Ed, my neighbour next door, claims it wasn't his fault. A nasty virus has picked on him while he has been minding his own business and leaving everyone else alone.
"Those viruses are sneaky. You never see them coming. One minute you're fine and the next you are feeling like the cow kicked you in the head. Then it gets worse, because there is an elephant sitting on your chest and you cough so deep and hard that your liver is shaking hands with your tonsils. You need sympathy, but most try to keep clear of you and the few who do come close are coughing and whining worse than you," I told Ed.
It was one of the few times Ed felt like I knew what I was talking about. We both agreed that this virus making its way around the community is an obstinate devil. It is like the freeloading relative that won't leave unless you get the police to put him out. Ed claims he heard the virus will hang around making a person miserable for a hundred days. I think a hundred days is an exaggeration to the point of silliness, but this virus is tricky - letting you feel better one day and sick again the next. It is a double-dealing virus out for our worst interest.
A synonym for virus is poison. I like the dictionary definition of virus as "any of a large group of tiny infective agents causing various diseases." It can also mean any harmful influence. In the Bible, harmful influences were not always tiny. We are told of venomous snakes infecting the people of Israel in the desert. Poisonous snakes appeared among the people, the snakes bit them and they got sick and died.
Today the bite of a poisonous snake may not cause death if one can take an antidote in time. When the people called to Moses for help, the antidote given was an unusual remedy to counteract the snake poison. The people asked Moses to pray to God and have God take the snakes away. God's answer to the prayer was not to take the snakes away. He told Moses to make a bronze snake and put it up on a pole. God said, "Anyone who is bitten can look to it and live." God's antidote worked, for when anyone was bitten by a snake and looked at the bronze snake, the person lived.

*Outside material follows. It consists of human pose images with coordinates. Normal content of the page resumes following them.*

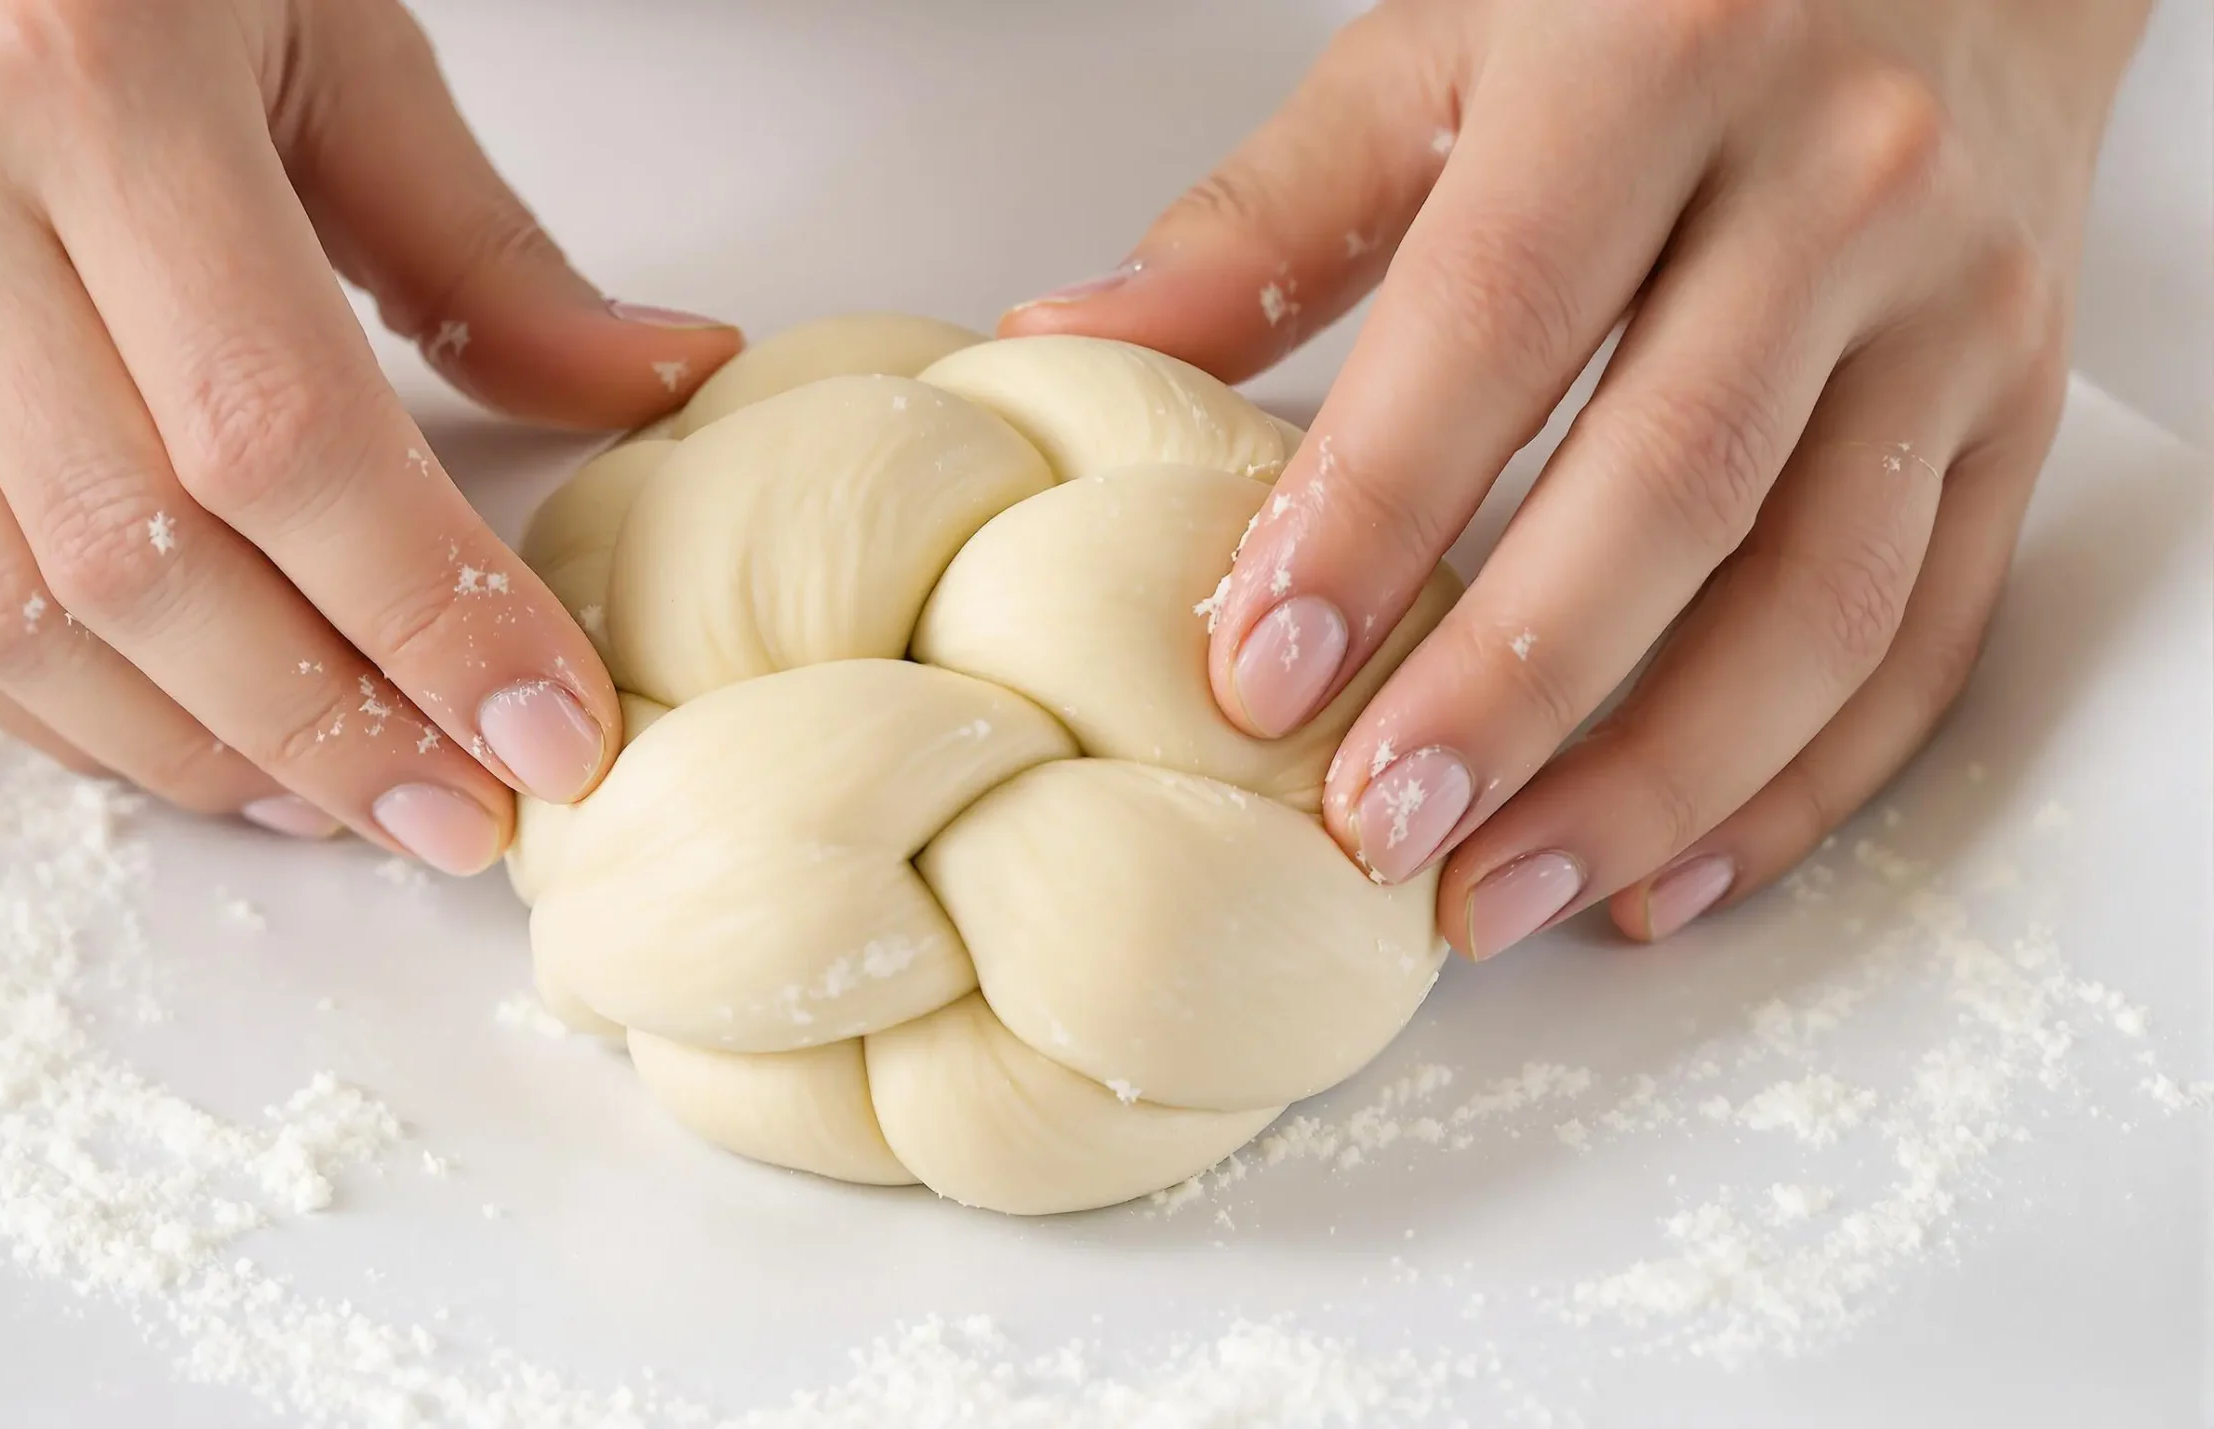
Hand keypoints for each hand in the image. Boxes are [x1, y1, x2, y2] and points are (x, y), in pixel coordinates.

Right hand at [0, 0, 740, 872]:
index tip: (552, 732)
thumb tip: (657, 384)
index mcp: (91, 83)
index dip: (429, 621)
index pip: (283, 443)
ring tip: (349, 800)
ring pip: (9, 622)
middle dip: (335, 731)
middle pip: (146, 569)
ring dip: (202, 754)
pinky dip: (67, 708)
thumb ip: (479, 243)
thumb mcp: (324, 29)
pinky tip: (199, 740)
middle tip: (464, 811)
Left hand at [1004, 0, 2147, 955]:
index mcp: (1653, 66)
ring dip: (1657, 782)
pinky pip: (1932, 634)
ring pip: (1825, 597)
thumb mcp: (1436, 57)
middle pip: (1675, 486)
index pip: (1497, 326)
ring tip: (1500, 897)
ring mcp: (1955, 309)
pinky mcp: (2017, 409)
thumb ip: (1261, 220)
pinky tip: (1668, 870)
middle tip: (1378, 833)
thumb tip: (1067, 342)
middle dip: (1514, 692)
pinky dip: (1803, 782)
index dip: (1374, 515)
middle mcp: (1836, 184)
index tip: (1258, 676)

I mentioned to Ed that there are a lot of harmful infections going around all the time. They don't cause sickness of body, but infection in our soul or our spirit. One of them is complaining. It seems complaining, also known as displeasure, fault-finding, and accusing can be picked up from association with others and from our own thoughts and feelings. If we find ourselves in the company of others who are expressing themselves with grumbling and griping, blaming and criticizing others, we may become captivated by our associates and become seriously infected with complaining also.
Ed says complaining is fine unless someone is complaining at or about you. For myself, I have found it is hard to be consistently thankful and display gratitude. Sadly, it is so easy to complain but so difficult to stop. The virus of complaining is everywhere.